This white paper explores how to assess and evolve the principle programmes of the security operations centre (SOC): threat monitoring, threat hunting, threat investigation and incident response. LogRhythm developed the Threat Lifecycle Management (TLM) framework to help organisations ideally align technology, people and process in support of these programmes. The TLM framework defines the critical security operations technological capabilities and workflow processes that are vital to achieve an efficient and effective SOC. LogRhythm’s Security Operations Maturity Model (SOMM) helps organisations measure the effectiveness of their security operations and to mature their security operations capabilities. Using our TLM framework, the SOMM provides a practical guide for organisations that wish to optimally reduce their mean time to detect (MTTD) and mean time to respond (MTTR) — thereby dramatically improving their resilience to cyberthreats.
Of course, TLM doesn’t describe every programme a SOC might encompass.

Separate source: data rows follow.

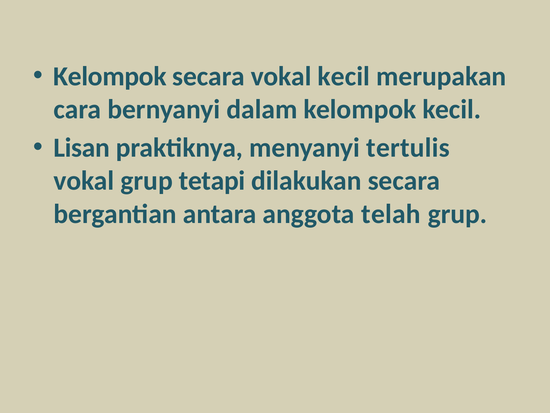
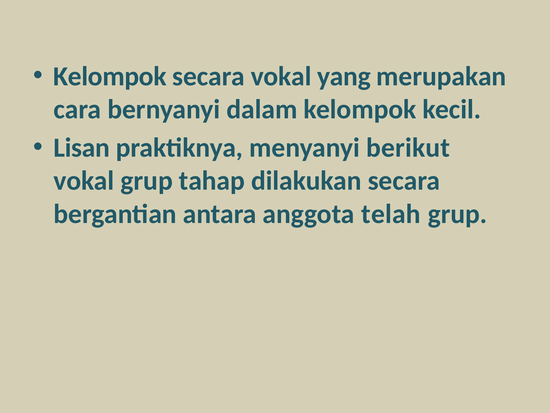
vokal kecil: kecil -> yang
tertulis: tertulis -> berikut
tetapi: tetapi -> tahap
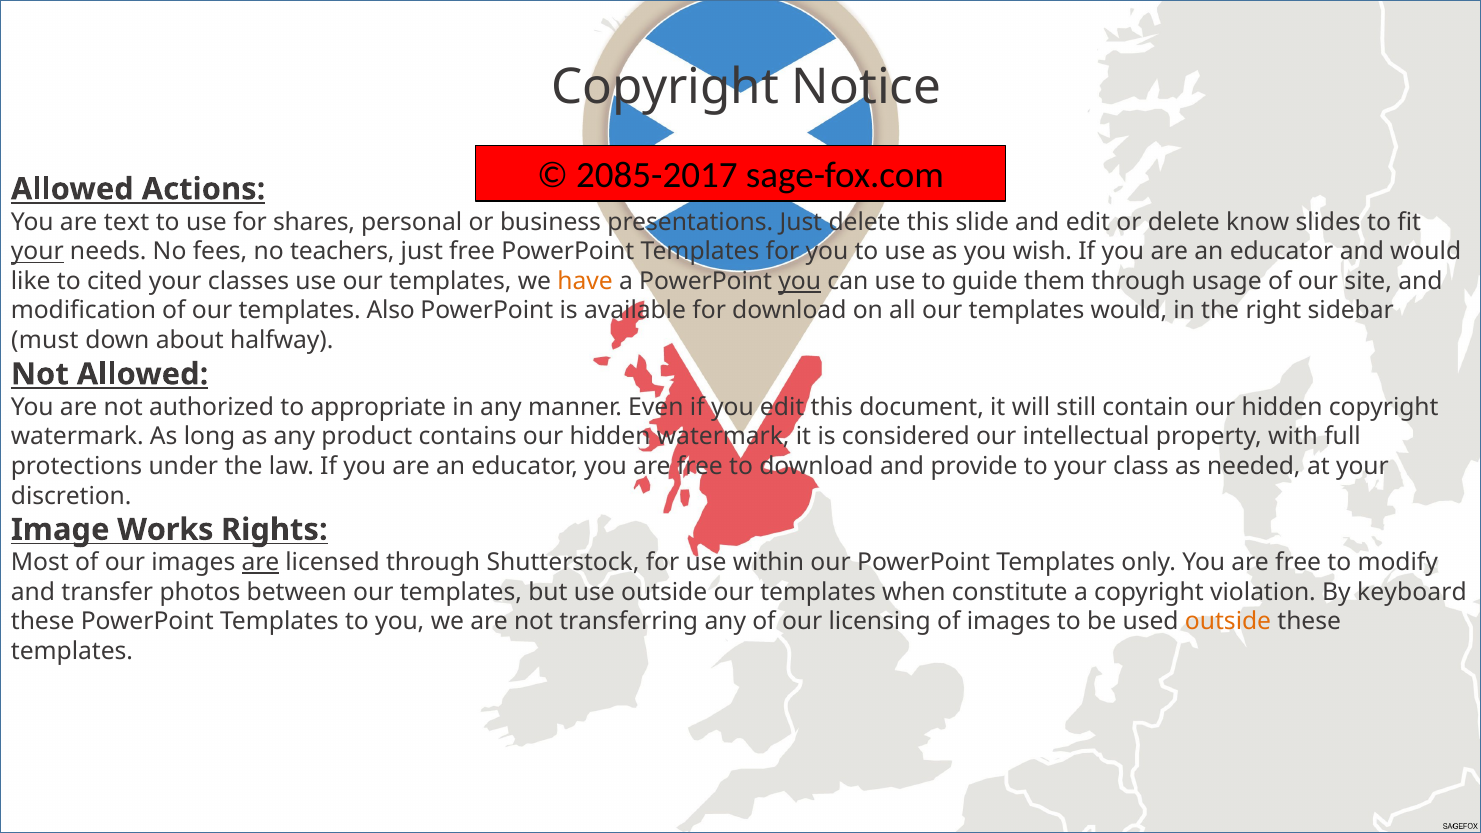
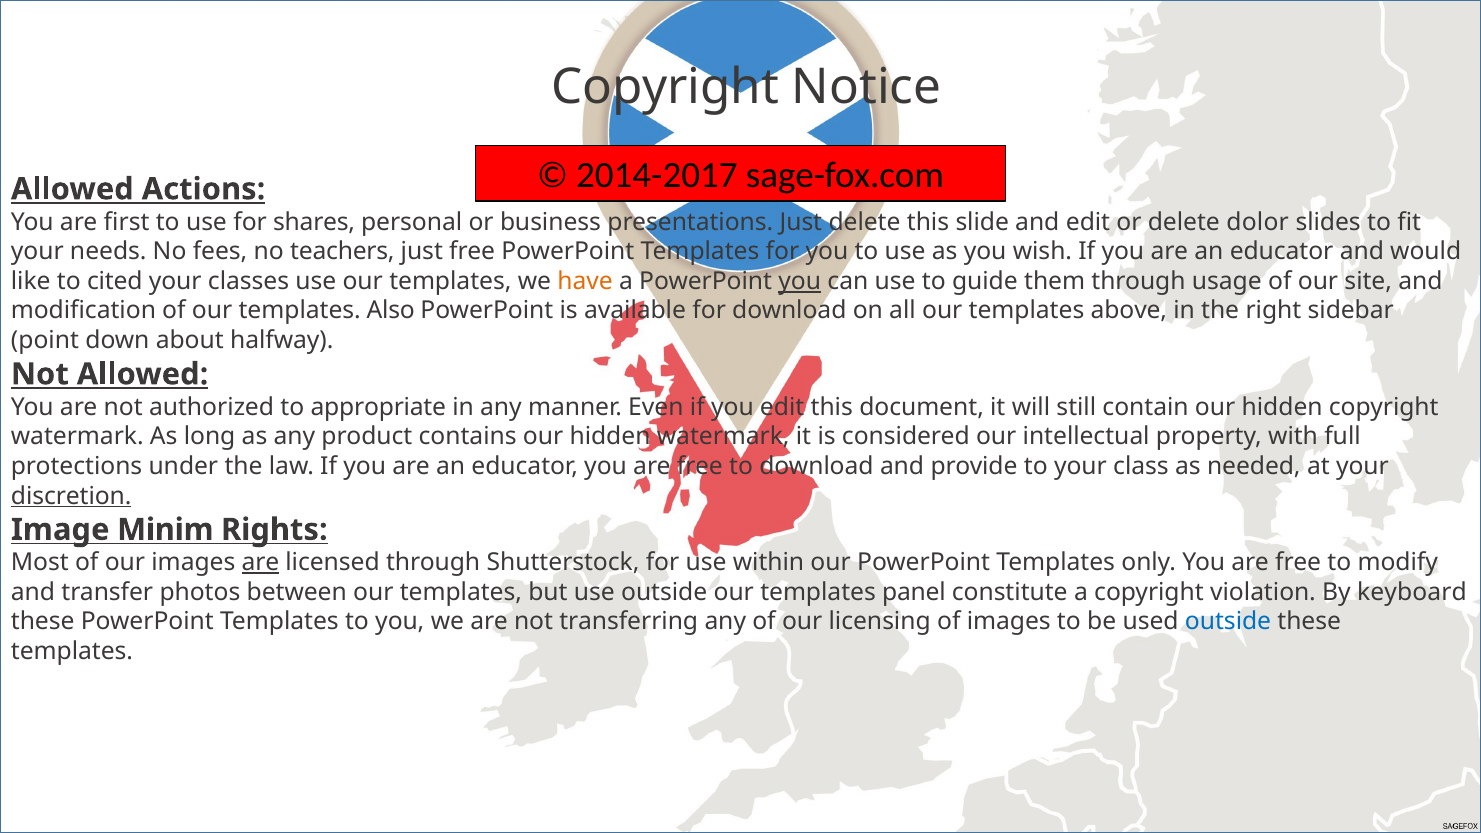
2085-2017: 2085-2017 -> 2014-2017
text: text -> first
know: know -> dolor
your at (37, 252) underline: present -> none
templates would: would -> above
must: must -> point
discretion underline: none -> present
Works: Works -> Minim
when: when -> panel
outside at (1228, 622) colour: orange -> blue
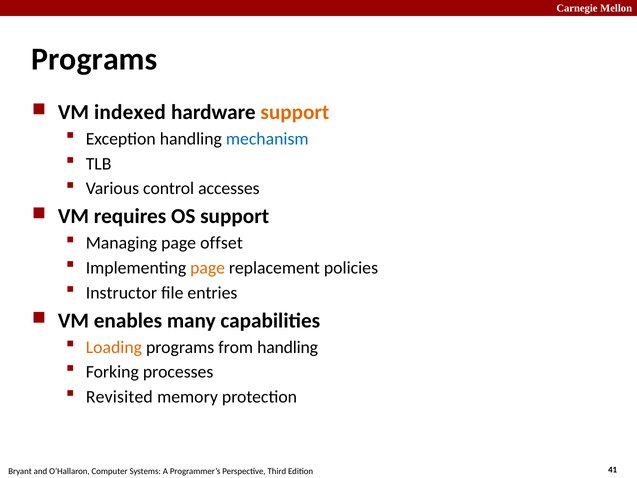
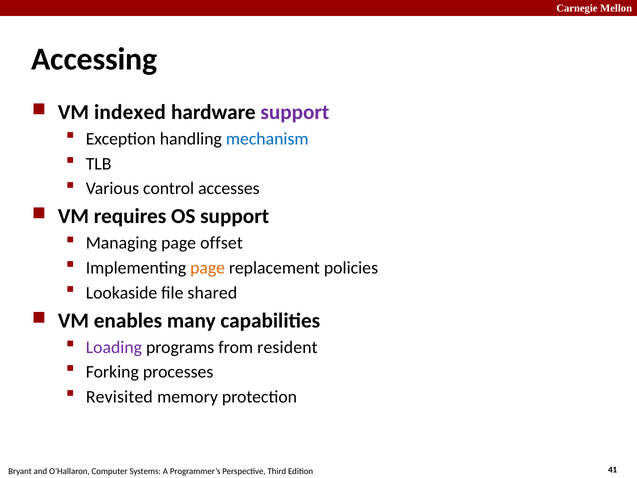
Programs at (94, 59): Programs -> Accessing
support at (295, 112) colour: orange -> purple
Instructor: Instructor -> Lookaside
entries: entries -> shared
Loading colour: orange -> purple
from handling: handling -> resident
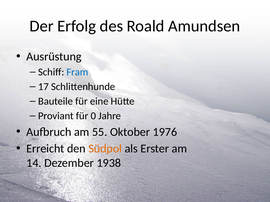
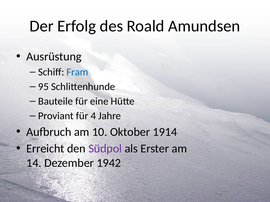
17: 17 -> 95
0: 0 -> 4
55: 55 -> 10
1976: 1976 -> 1914
Südpol colour: orange -> purple
1938: 1938 -> 1942
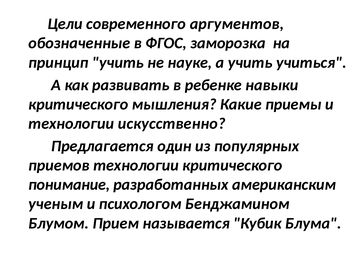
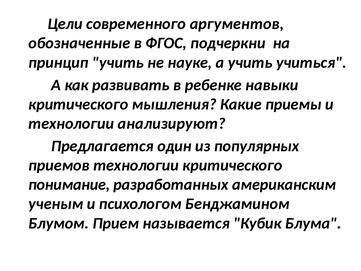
заморозка: заморозка -> подчеркни
искусственно: искусственно -> анализируют
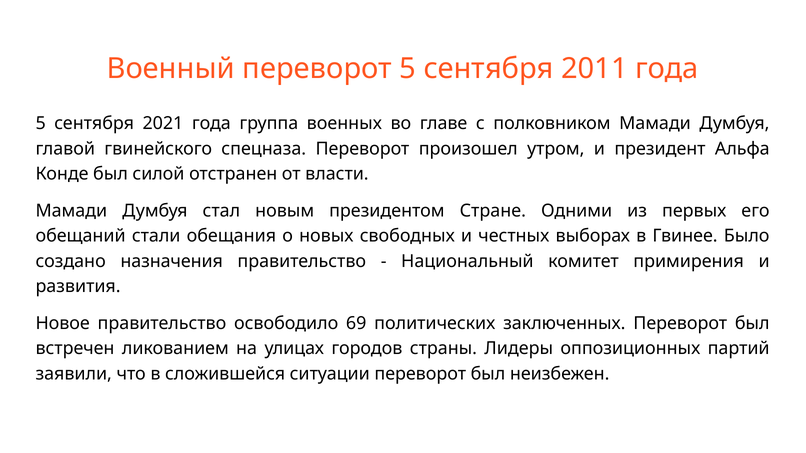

For instance, a SOC might also be responsible for other programmes, such as an organisation’s vulnerability management programme or a security awareness programme. LogRhythm recognises the importance of other programmes that run out of the SOC. However, when evaluating the fundamental maturity of security operations, LogRhythm believes TLM and the programmes delivered thereby, serve as the foundation of the SOC and are where organisations should place highest emphasis from a maturity modelling perspective.
Whether a SOC is a virtual team of three or a 24×7 operation, improvements in TLM will result in faster mean time to detect (MTTD) and mean time to respond (MTTR) to cyberthreats. Reduction of MTTD and MTTR should be a primary goal for every organisation desiring to materially reduce cyber-incident risk.